A major problem with Toxoplasma-specific IgM testing is lack of specificity. Two situations occur frequently: i) persons with a positive IgM but negative IgG, and ii) individuals with positive IgG and IgM results. In the first situation, a positive IgM result with a negative IgG result in the same specimen should be viewed with great suspicion; the patient's blood should be redrawn two weeks after the first and tested together with the first specimen. If the first specimen was drawn very early after infection, the patient should have highly positive IgG and IgM antibodies in the second sample. If the IgG is negative and the IgM is positive in both specimens, the IgM result should be considered to be a false positive and the patient should be considered to be not infected. In the second situation, a second specimen should be drawn and both specimens submitted together to a reference lab which employs a different IgM testing system for confirmation. Prior to initiation of patient management for acute toxoplasmosis, all IgG/IgM positives should be submitted to a reference lab for IgG avidity testing.

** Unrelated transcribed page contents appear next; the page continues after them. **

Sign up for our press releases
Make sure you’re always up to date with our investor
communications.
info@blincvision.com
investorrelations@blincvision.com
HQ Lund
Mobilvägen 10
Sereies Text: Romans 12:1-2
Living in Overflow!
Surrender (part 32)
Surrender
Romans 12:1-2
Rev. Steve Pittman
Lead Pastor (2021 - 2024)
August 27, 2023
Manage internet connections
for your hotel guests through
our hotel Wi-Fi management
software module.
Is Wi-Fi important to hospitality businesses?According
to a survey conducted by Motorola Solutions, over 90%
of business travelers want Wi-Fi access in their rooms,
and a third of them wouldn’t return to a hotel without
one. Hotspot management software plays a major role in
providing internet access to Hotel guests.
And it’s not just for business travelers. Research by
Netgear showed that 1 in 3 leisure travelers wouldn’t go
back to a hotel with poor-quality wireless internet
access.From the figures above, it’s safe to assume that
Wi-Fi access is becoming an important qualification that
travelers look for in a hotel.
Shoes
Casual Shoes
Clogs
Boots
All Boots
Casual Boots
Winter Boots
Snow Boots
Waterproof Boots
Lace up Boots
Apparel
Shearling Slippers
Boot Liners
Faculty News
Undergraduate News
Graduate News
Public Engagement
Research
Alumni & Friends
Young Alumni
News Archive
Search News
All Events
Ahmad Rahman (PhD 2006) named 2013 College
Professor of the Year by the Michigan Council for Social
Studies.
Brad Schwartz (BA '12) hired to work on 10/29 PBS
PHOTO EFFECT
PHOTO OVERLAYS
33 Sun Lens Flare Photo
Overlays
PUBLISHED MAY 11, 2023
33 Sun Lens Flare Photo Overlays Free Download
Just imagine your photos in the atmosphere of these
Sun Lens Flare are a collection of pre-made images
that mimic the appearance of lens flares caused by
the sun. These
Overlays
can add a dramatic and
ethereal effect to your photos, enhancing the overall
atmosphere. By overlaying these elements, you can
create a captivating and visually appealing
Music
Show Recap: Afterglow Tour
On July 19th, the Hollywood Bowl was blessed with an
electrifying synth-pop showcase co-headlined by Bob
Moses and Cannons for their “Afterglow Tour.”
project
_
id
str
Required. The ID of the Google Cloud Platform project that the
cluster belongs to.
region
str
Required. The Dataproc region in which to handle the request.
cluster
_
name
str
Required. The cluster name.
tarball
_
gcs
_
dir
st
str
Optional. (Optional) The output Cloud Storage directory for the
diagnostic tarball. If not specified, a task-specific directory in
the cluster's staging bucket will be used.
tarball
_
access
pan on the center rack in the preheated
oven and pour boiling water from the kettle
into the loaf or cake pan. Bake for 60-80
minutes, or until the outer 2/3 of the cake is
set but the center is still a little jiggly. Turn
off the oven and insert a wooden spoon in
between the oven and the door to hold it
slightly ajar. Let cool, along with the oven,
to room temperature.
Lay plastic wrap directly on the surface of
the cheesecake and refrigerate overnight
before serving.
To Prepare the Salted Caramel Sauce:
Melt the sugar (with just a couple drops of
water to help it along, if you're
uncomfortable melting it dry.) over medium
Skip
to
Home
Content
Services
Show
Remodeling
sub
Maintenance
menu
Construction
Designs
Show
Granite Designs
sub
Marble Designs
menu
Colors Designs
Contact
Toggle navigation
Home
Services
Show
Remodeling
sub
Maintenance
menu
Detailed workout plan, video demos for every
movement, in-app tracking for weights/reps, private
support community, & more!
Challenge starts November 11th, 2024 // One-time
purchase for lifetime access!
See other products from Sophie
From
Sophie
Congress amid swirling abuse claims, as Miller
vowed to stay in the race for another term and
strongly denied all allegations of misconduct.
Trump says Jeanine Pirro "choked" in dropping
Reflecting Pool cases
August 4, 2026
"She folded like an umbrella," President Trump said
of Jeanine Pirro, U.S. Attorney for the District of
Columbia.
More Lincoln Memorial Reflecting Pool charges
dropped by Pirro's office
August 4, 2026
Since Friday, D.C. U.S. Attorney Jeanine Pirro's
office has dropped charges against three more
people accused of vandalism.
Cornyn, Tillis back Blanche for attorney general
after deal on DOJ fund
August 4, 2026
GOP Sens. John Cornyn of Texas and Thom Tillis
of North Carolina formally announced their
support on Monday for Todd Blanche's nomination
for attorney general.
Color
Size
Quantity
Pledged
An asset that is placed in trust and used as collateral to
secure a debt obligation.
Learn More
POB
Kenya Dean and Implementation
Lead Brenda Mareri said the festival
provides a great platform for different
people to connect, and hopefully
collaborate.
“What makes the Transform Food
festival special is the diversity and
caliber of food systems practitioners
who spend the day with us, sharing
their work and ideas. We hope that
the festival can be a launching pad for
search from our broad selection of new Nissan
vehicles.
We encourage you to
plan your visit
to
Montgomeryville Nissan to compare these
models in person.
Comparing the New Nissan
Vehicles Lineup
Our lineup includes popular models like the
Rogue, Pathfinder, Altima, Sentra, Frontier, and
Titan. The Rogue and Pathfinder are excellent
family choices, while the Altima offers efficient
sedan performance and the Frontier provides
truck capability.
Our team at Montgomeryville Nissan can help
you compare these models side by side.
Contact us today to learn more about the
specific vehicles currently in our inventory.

If the patient is pregnant, and IgG/IgM positive, an IgG avidity test should be performed. A high avidity result in the first 12 to 16 weeks of pregnancy (time dependent upon the commercial test kit) essentially rules out an infection acquired during gestation. A low IgG avidity result should not be interpreted as indicating recent infection, because some individuals have persistent low IgG avidity for many months after infection. Suspected recent infection in a pregnant woman should be confirmed prior to intervention by having samples tested at a toxoplasmosis reference laboratory. If the patient has clinical illness compatible with toxoplasmosis but the IgG titer is low, a follow-up titer two to three weeks later should show an increase in antibody titer if the illness is due to acute toxoplasmosis, assuming the host is not severely immunocompromised.